Pour Tagesschau, DW et le Handelsblatt, c'est le profil de la victime principale qui structure le récit. Le multimillionnaire, classé parmi les cent personnes les plus riches d'Ukraine par Forbes, réside à Monaco depuis au moins 2021. Depuis décembre 2023, il est sous sanctions de Kiev : il aurait maintenu son commerce d'alcool sur la Crimée sous occupation russe, reversant des taxes aux autorités occupantes. En 2019, il avait renoncé à sa nationalité ukrainienne pour obtenir un passeport chypriote.
Le procureur Stéphane Thibault a indiqué qu'un suspect a déposé un colis dans le hall de l'immeuble. L'engin était chargé de vis et de chevrotines. L'auteur présumé a fui à pied vers la commune française de Beausoleil, franchissant une frontière sans contrôles. Identifié par les caméras de surveillance de Monaco et de Beausoleil, il n'avait pas encore été arrêté. Le ministère de l'Intérieur français a confirmé l'ouverture d'un avis de recherche.
La réaction officielle a été ferme.
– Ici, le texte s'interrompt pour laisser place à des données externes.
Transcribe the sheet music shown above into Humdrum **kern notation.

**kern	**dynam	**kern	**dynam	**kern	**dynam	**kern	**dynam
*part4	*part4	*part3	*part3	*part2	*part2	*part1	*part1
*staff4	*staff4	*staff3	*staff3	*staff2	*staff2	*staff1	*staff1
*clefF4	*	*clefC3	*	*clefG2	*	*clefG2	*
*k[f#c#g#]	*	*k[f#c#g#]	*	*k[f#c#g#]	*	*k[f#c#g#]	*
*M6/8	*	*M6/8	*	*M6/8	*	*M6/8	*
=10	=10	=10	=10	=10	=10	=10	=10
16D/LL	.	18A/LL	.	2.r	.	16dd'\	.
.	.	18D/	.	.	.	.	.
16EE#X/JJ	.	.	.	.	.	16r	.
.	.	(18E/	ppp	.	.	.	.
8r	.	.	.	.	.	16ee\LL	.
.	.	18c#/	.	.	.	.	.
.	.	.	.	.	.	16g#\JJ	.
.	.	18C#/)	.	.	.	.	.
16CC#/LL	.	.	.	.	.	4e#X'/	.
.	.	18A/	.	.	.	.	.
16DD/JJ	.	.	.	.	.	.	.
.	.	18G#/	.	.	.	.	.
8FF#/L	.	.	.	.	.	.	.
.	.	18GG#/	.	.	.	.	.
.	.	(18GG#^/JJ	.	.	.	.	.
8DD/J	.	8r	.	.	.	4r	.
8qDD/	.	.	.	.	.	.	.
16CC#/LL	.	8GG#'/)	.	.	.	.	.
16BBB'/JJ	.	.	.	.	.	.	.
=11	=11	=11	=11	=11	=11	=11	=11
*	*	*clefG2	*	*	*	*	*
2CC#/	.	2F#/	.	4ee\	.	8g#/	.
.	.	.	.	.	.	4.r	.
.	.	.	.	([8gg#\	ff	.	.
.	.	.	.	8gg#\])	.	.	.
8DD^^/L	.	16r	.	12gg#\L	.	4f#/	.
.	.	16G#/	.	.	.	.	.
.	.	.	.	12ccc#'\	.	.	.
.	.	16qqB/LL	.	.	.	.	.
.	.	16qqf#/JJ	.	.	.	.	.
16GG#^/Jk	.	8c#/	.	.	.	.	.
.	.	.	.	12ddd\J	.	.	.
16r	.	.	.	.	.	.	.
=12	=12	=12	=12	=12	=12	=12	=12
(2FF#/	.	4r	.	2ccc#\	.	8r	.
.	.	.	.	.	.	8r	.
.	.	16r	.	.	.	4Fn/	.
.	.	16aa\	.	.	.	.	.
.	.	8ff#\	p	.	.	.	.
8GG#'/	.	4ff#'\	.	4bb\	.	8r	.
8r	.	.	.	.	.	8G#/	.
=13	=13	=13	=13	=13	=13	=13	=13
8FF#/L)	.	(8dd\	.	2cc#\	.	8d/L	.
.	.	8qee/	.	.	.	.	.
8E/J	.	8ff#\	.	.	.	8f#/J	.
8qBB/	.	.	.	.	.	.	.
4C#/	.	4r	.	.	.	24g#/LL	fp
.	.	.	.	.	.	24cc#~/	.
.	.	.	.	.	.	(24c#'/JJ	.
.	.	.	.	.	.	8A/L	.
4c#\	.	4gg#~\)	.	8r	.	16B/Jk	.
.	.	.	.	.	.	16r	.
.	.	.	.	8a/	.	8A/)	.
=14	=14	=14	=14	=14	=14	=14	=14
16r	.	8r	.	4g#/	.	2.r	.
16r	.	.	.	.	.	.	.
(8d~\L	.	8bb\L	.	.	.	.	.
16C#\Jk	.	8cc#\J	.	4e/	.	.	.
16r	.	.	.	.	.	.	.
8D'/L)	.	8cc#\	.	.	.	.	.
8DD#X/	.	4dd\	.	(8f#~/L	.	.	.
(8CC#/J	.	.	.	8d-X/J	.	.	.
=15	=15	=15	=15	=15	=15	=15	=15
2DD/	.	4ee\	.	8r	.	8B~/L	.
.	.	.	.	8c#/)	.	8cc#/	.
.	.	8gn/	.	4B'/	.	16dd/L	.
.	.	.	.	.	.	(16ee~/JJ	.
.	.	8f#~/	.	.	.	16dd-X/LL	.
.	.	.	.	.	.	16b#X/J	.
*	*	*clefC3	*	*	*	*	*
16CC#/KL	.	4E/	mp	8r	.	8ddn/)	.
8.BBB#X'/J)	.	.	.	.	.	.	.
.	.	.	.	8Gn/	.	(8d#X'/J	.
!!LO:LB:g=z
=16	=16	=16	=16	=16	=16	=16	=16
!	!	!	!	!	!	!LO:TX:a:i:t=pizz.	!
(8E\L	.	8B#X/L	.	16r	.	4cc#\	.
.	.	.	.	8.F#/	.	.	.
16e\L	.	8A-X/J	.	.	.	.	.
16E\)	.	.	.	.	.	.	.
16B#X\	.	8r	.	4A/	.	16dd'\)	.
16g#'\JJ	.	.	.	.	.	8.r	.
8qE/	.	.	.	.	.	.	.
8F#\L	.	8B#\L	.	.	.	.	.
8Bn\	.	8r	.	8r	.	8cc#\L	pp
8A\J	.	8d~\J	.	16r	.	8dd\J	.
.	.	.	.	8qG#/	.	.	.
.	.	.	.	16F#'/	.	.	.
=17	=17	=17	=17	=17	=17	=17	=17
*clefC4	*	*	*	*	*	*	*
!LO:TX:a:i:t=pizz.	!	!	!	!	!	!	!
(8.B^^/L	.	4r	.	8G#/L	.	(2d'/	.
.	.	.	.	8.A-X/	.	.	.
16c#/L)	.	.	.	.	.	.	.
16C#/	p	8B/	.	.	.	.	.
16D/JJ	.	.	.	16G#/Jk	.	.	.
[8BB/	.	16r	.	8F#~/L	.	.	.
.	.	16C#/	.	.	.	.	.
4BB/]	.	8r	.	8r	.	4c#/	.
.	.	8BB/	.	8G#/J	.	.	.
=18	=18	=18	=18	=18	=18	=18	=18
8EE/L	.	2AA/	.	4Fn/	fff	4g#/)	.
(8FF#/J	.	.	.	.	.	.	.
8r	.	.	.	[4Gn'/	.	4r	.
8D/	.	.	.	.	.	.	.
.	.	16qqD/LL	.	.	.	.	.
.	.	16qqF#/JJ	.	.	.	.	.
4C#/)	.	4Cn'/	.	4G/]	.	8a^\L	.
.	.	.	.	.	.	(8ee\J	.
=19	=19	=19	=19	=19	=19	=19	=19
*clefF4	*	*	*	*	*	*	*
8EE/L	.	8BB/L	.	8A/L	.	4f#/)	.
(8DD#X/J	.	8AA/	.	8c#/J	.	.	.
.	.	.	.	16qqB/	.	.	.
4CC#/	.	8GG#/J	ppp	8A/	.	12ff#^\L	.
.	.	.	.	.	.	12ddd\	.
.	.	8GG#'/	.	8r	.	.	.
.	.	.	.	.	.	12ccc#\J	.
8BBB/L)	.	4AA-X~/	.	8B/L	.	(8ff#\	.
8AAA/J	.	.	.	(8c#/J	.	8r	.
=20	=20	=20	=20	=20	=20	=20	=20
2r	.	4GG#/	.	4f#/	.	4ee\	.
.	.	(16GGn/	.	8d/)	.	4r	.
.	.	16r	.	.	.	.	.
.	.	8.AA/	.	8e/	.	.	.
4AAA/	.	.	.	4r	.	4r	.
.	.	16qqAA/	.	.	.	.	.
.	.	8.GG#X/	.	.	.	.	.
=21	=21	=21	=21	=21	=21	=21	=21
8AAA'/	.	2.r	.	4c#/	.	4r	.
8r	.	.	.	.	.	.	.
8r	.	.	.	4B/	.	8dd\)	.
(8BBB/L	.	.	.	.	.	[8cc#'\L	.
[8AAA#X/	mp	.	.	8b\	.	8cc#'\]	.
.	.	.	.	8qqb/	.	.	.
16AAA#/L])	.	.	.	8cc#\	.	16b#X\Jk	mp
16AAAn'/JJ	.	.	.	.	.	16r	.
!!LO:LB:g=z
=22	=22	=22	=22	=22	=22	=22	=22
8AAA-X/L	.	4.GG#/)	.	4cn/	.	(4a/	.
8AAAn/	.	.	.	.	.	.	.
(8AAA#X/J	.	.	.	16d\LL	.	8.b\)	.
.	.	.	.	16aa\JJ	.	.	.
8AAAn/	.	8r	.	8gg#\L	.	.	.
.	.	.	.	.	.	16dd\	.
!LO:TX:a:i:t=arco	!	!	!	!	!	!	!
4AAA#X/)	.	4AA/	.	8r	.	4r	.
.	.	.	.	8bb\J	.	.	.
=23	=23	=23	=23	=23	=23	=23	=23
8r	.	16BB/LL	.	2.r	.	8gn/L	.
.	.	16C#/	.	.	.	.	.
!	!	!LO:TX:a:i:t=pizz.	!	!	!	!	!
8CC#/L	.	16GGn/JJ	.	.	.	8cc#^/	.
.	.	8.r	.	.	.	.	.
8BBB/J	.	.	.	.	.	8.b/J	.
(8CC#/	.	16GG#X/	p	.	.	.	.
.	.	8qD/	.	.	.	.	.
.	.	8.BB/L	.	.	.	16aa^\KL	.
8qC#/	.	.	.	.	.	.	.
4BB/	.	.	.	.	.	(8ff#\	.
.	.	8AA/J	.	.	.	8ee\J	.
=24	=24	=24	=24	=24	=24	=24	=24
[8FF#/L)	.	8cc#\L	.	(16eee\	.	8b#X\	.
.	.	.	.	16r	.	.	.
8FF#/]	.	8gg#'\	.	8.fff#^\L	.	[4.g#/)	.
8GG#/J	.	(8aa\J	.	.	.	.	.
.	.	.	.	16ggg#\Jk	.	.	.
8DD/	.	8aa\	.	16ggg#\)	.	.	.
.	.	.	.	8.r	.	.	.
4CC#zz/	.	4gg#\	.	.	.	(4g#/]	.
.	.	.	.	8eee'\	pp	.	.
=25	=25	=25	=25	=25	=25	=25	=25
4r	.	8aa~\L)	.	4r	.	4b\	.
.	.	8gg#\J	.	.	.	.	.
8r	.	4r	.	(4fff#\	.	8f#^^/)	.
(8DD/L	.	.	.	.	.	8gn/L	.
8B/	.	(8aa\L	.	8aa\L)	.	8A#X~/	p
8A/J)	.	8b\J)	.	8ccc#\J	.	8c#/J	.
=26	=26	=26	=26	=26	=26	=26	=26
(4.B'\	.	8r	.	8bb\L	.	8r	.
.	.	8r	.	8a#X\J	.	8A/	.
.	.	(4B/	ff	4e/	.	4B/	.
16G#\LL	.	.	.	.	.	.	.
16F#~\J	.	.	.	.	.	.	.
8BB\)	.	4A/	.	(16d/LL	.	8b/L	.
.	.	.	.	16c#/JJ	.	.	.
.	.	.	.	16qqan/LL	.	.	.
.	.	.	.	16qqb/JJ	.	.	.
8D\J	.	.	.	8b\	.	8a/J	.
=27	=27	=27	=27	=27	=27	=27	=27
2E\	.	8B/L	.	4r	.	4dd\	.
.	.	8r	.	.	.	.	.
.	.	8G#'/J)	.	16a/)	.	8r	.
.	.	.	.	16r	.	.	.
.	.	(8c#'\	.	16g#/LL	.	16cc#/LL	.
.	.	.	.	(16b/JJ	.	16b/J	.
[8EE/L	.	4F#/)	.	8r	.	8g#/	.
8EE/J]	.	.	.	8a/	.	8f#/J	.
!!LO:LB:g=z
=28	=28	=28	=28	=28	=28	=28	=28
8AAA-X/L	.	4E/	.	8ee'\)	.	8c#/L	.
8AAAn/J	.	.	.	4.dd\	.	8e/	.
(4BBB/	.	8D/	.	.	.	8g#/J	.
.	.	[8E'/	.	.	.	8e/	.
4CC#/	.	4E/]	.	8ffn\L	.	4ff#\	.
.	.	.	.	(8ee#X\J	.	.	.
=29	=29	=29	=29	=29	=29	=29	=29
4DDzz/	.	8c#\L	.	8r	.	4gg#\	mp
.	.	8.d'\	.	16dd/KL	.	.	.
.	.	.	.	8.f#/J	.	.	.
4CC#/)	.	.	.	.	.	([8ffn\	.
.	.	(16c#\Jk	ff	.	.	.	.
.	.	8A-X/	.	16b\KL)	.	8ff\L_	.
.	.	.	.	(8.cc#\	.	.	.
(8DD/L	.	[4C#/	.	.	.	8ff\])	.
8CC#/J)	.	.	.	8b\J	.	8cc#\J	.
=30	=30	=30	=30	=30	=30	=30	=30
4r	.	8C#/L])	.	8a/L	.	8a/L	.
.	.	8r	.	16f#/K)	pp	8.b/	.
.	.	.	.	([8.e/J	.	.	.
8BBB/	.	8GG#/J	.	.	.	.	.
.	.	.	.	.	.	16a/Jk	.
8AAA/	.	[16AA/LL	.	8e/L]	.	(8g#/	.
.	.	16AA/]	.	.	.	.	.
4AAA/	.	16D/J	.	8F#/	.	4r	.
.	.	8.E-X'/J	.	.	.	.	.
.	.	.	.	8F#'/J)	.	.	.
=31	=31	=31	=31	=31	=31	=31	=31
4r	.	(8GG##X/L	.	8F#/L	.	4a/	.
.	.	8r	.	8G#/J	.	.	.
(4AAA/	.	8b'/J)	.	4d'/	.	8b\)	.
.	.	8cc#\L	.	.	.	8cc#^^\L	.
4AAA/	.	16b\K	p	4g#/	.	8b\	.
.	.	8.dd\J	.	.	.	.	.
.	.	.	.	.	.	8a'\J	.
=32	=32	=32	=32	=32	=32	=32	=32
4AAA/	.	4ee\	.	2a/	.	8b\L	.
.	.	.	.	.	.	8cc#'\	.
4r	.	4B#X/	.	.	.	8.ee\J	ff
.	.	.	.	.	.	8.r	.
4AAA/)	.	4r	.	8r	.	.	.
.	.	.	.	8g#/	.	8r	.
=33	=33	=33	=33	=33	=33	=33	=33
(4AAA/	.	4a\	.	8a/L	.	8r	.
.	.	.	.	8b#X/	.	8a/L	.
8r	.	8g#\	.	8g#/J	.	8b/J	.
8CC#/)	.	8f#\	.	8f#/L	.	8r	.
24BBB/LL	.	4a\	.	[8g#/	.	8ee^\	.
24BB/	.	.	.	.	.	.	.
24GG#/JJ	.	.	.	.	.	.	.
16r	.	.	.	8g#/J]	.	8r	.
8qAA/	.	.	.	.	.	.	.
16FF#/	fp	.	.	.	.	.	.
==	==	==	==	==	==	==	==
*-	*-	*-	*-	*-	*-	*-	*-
Le prince Albert II a qualifié l'acte d'« crime abominable » et de « choc pour toute la communauté monégasque ». Le ministre d'État Christophe Mirmand a déclaré que « c'est la première fois dans l'histoire qu'un tel acte est commis dans la principauté ». Il a appelé à coopérer avec les services de renseignement pour déterminer si d'autres personnes pourraient être menacées.
La FAZ, qui suit l'affaire dans son liveblog Ukraine, replace l'incident dans la dynamique du conflit : Yermolaev incarne une figure ambiguë de l'oligarchie post-soviétique, non visé par des enquêtes locales ou étrangères selon le procureur. Le mobile reste officiellement indéterminé, mais la piste d'un règlement de comptes lié à la guerre est ouvertement évoquée. Berlin retient que cet attentat inédit à Monaco interroge la vulnérabilité des enclaves européennes de prospérité aux tensions géopolitiques de l'Est.